### Pipeline


#### This example was focused on the TITANIC dataset.  Therefore all code will be based on this.

In [1]:
import pandas as pd

In [2]:
# df = pd.read_csv('titanic.csv'). 
# df.shape
# df.columns
# df.isna().sum()

In [3]:
# Step 1 - Selecting all rows and a handful of features.  We are trying to predict who SURVIVED by using the following
# features: ["Pclass", "Embarked", "Sex"]
# Step 2 - getting rid of null rows in "Embarked"

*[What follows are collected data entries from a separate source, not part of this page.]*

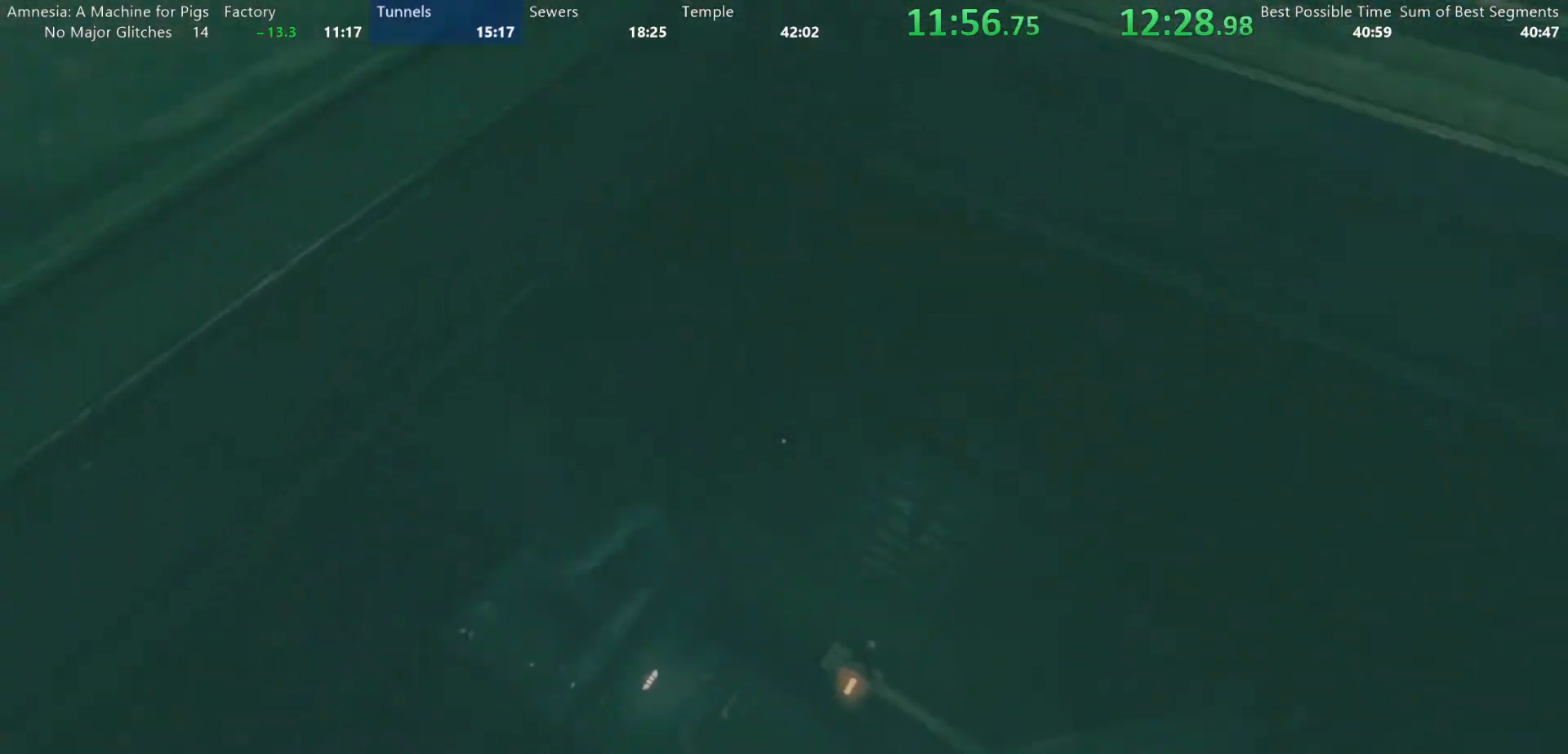
{"keys": ["shift", "w"], "mouse": [], "events": []}
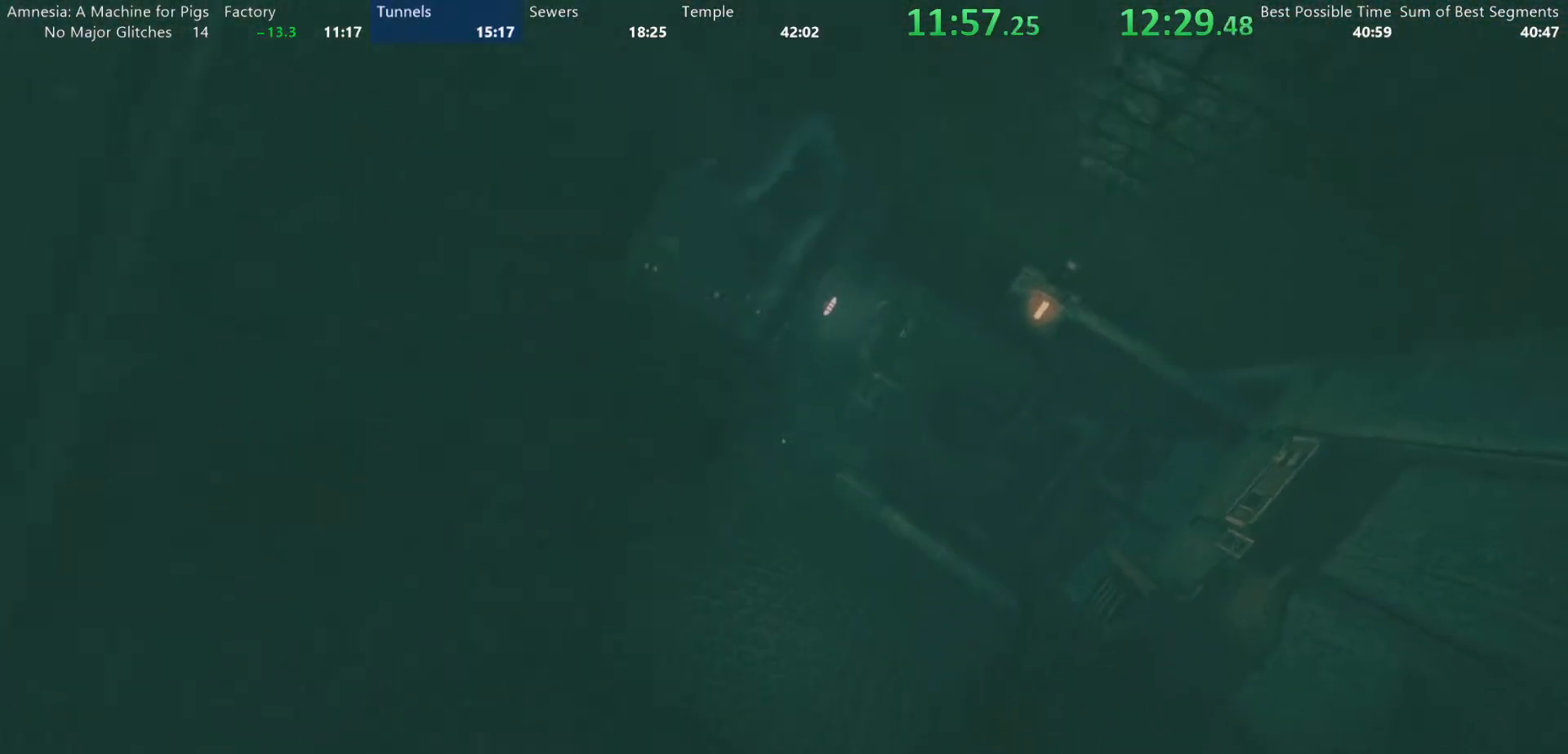
{"keys": ["shift", "w"], "mouse": [], "events": []}
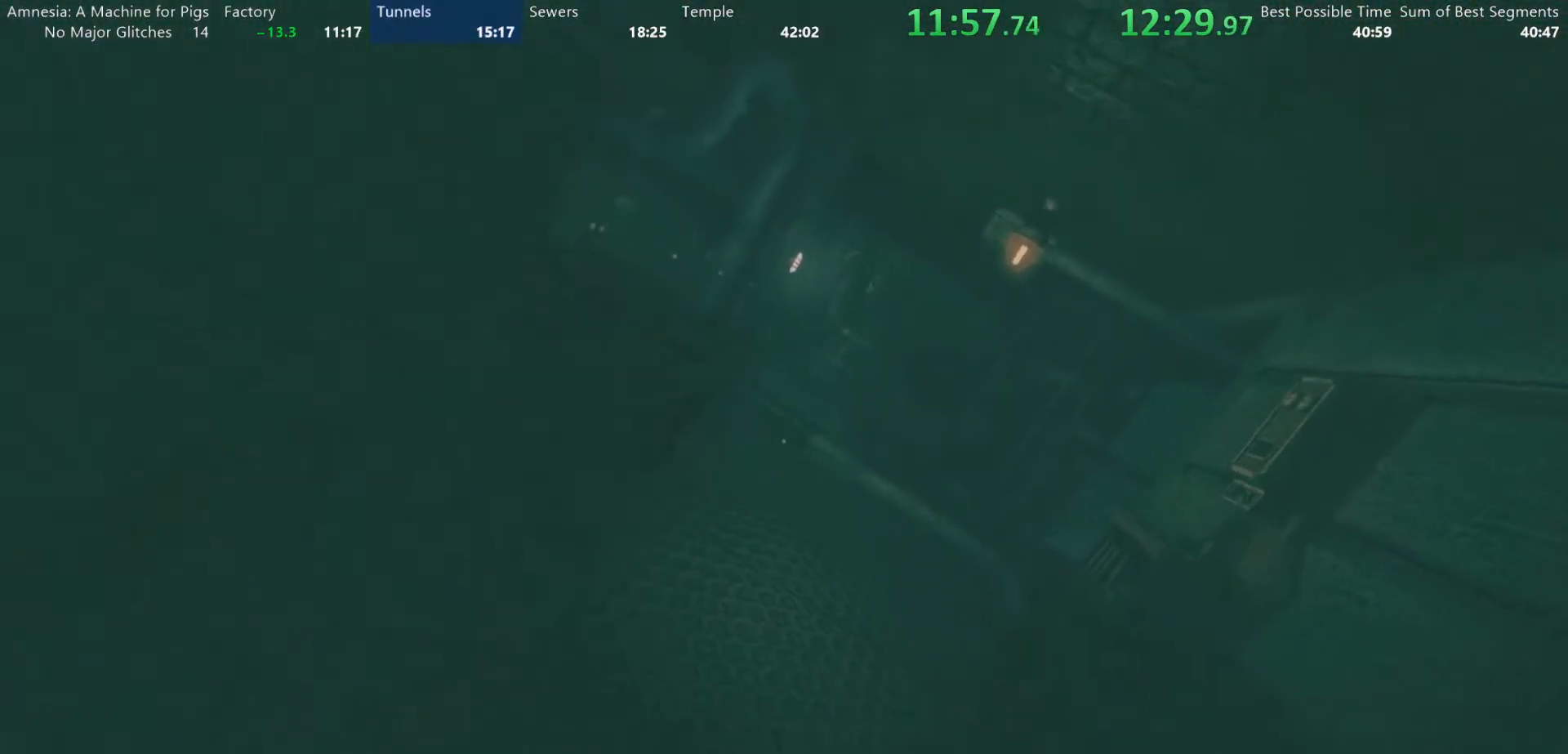
{"keys": ["shift", "w"], "mouse": [], "events": []}
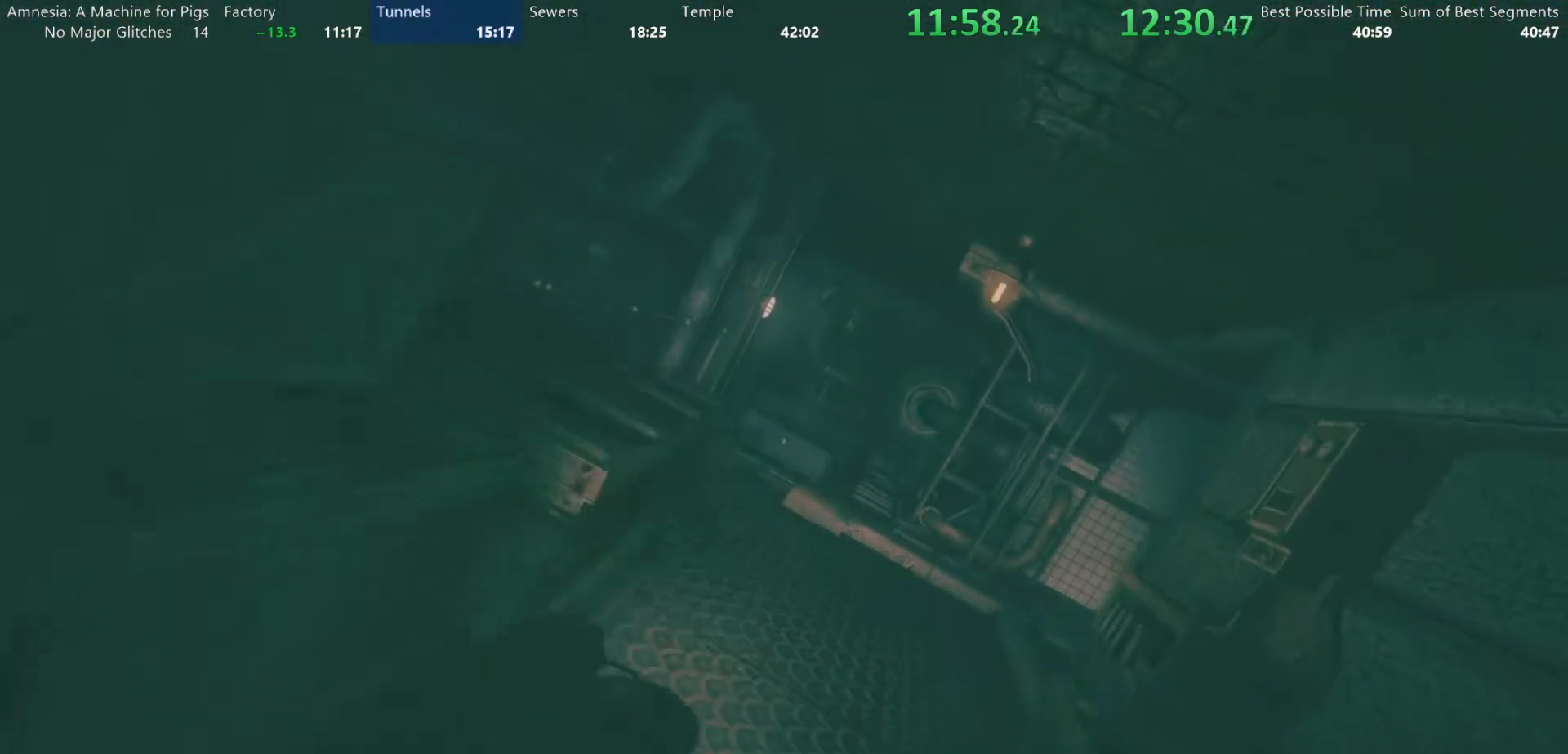
{"keys": ["shift", "w"], "mouse": [], "events": []}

# df = df.loc[df.Embarked.notna(), ["Survived", "Pclass", "Embarked", "Sex"]]


In [4]:
# Step 3 - run df.shape again to double check that filters took and no null values

# df.shape
# df.isna().sum()

In [5]:
# Step 4 - Cross validate a model that predicts SURVIVE using only Pclass. Then will use
# pipeline, one hot encoder and column transformer for Sex and Embarked

### Cross Validate model (that predicts SURVIVE using only Pclass feature) using Log Reg (it is a classification problem). The point of cross validation is to EVALUATE your model so you can decide if you are building a good model.

In [6]:
# Step 1 - define X and y.  Remember, X needs to be 2 dimensional array...y can be 1

# X = df.loc[:, ["Pclass"]]
# y = df.Survived
# X.shape
# y.shape

In [7]:
# Step 2 - Logistic Regression

# from sklearn.linear_model import LogisticRegression
# logreg = LogisticRegression()

In [8]:
# Step 3a - Calculate cross_val_score. (cv is the number of folds.  Mean is the mean of the 5 folds cross validation)

# from sklearn.model_selection import cross_val_score
# cross_val_score(logreg, X, y, cv=5, scoring="accuracy").mean()

In [1]:
# Step 3b - compare this to null accuracy.  It is the accuracy you would get by PREDICTING the MOST FREQUENT class.
# Your cross_val_score should generally beat the null accuracy

# y.value_counts(normalize=True)

### One-Hot-Encoding (also known as dummy encoding) CATEGORICAL features (it needs to be numeric!). 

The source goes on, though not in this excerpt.